3. "Prelude (From the Unaccompanied Cello Suite No. 1 In G Major)" by Johann Sebastian Bach
4. "Six Canonic Sonatas Op. 5" by Georg Philipp Telemann
5. "Sonata No. 3 in A Minor for Cello and Continuo: Allegro" by Antonio Vivaldi
6. "The Honey Song" by Sue Monk Kidd
7. "Beautiful" by India.Arie
8. "Breakaway" by Irma Thomas
9. "Come See About Me" by The Supremes
10. "Doncha Know (Sky Is Blue)" by Alicia Keys
11. "Heaven's My Home" by Sam & Ruby
12. "Hippy Hippy Shake" by The Swinging Blue Jeans
13. "I'm Alright" by Little Anthony and the Imperials
14. "It's All Right" by The Impressions
15. "Keep Marching" by Raphael Saadiq
16. "Mary" by Joe Purdy
17. "Song for Mia" by Lizz Wright

The soundtrack for the film was not released as a soundtrack album.

==Reception==
===Critical response===
Rotten Tomatoes reported the film has an approval of 60% based on 139 reviews, with an average rating of 5.94/10. The site's critics' consensus reads: "The Secret Life of Bees has charm, but is largely too maudlin and sticky-sweet." Metacritic gives the film a weighted average score of 57 out of 100, based on 32 critics, indicating "mixed or average reviews". Audiences polled by CinemaScore gave the film an average grade of "A" on an A+ to F scale.
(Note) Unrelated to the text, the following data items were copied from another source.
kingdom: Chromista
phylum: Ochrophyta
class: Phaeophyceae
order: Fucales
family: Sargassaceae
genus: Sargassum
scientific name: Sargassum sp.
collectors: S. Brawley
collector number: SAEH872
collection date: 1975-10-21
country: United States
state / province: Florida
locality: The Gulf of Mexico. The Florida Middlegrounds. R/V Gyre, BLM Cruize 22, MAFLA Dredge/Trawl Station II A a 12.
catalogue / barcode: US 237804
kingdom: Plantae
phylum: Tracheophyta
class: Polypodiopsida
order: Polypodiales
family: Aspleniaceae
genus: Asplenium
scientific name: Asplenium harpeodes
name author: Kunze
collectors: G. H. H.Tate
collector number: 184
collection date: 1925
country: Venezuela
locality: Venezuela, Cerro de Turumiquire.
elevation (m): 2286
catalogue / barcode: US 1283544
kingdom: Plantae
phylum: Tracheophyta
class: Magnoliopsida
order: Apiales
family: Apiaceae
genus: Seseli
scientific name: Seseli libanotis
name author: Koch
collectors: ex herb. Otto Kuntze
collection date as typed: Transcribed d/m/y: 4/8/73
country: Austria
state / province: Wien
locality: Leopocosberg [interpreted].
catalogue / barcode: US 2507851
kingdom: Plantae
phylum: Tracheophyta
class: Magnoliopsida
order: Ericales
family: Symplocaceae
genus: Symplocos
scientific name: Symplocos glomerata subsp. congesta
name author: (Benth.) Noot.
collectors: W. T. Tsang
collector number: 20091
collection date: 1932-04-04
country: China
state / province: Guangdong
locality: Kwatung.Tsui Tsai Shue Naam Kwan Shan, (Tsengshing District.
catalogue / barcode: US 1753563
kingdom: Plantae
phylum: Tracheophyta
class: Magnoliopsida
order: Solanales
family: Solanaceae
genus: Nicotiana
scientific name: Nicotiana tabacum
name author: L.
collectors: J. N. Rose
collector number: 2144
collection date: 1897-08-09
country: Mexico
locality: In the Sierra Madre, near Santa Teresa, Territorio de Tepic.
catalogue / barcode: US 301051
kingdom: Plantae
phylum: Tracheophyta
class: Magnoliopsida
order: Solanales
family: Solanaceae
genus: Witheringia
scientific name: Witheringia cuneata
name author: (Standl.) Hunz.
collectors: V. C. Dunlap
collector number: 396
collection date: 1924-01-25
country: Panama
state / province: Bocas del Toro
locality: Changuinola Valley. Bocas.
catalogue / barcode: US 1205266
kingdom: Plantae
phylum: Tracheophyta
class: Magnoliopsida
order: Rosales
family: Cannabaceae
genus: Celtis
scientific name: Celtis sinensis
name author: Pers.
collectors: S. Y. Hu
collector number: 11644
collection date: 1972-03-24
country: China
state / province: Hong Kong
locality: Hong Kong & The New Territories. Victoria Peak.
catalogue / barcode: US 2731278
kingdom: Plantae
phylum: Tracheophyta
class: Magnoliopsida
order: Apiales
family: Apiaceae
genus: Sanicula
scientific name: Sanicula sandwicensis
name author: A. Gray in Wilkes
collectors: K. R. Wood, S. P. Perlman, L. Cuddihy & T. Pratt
Writing in The New York Times, reviewer A. O. Scott thought the film to be "a familiar and tired fable". Roger Ebert found the film "enchanting" and gave it 3.5/4 stars.

===Box office===
The film was No. 3 at the North American box office for its opening weekend with $10.5 million. It later went on to gross $40 million worldwide.

===Accolades===
The movie won the awards for "Favorite Movie Drama" and "Favorite Independent Movie" at the 35th People's Choice Awards.

The film received seven NAACP Image Award nominations, which include Outstanding Motion Picture, Outstanding Actress in a Motion Picture (Queen Latifah, Dakota Fanning), Outstanding Actor in a Motion Picture (Nate Parker), and Outstanding Supporting Actress in a Motion Picture (Alicia Keys, Jennifer Hudson, and Sophie Okonedo). The movie won the Image Award for Outstanding Motion Picture.